▶ **Exercise passage**
= = = = =
# 3-30-19 pickens...



## John B. (Oct 2, 2007)

Decided to switch it up and fish the afternoon incoming tide. Wife and I headed to Fort pickens. Eventually getting there after a bit of traffic. Conditions were pretty much perfect, incoming tide, SE wind about 10-12mph. 2ft surf.... perfect.

Lines in at 3pm.

First bite on a fresh dead shrimp about 20 minutes later... stinking ass catfish...

From 3:45 to 5:15 I got 4 more bites, 3 being pompano, one was a pretty 29" redfish that was released. 

Plenty of sandfleas down that way, if you have a rake... redfish and pomps all bit fleas.










Sent from my SM-G950U using Tapatalk


----------



## JoeyWelch (Sep 25, 2009)

Nice.


----------



## Ultralite (Oct 1, 2007)

That'll work! 

Nicely done.


----------



## Boat-Dude (Sep 24, 2011)

Good job dude! Love the pup.
= = = = =
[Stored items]

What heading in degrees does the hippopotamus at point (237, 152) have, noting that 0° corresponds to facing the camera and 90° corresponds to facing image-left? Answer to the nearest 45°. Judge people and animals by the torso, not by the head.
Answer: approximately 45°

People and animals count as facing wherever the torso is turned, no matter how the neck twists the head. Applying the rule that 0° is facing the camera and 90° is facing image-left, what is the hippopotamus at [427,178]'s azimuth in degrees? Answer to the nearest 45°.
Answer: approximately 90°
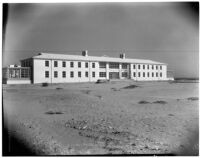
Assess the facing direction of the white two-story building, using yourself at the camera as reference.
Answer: facing the viewer and to the right of the viewer
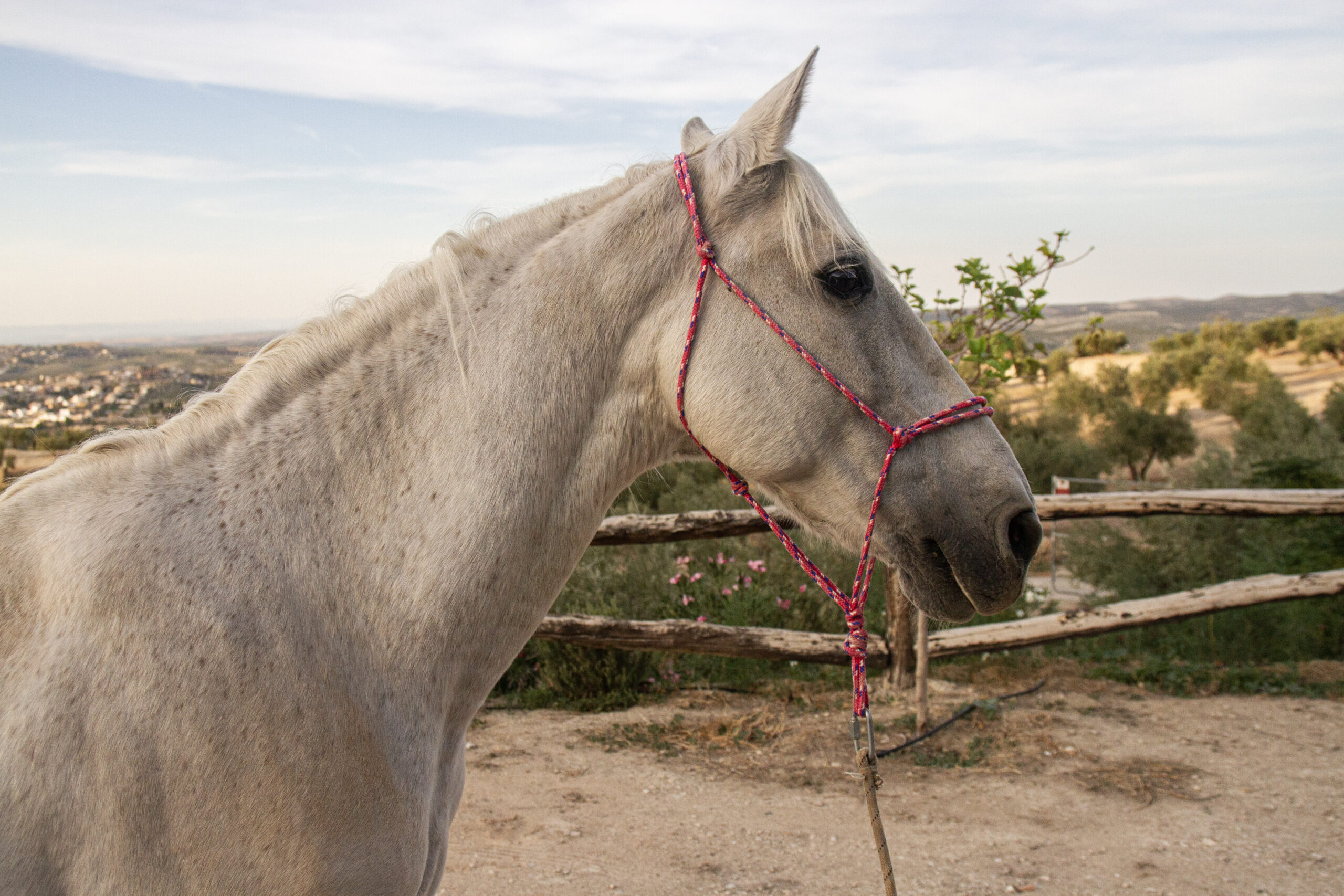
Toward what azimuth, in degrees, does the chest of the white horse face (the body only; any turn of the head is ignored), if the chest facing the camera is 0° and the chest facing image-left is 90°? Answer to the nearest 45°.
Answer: approximately 270°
= = = = =
▶ **Assigned task 1**
Set down, word for word, the part of the fishing thread starting at "## John B. (Oct" and ending at "Lines in at 3pm.".
▶ **Assigned task 2**
According to the fishing thread, how long was the redfish that was released?
None of the stored items are required for this exercise.

▶ **Exercise output 1**
## John B. (Oct 2, 2007)

Decided to switch it up and fish the afternoon incoming tide. Wife and I headed to Fort pickens. Eventually getting there after a bit of traffic. Conditions were pretty much perfect, incoming tide, SE wind about 10-12mph. 2ft surf.... perfect.

Lines in at 3pm.

▶ **Exercise output 2**
29 inches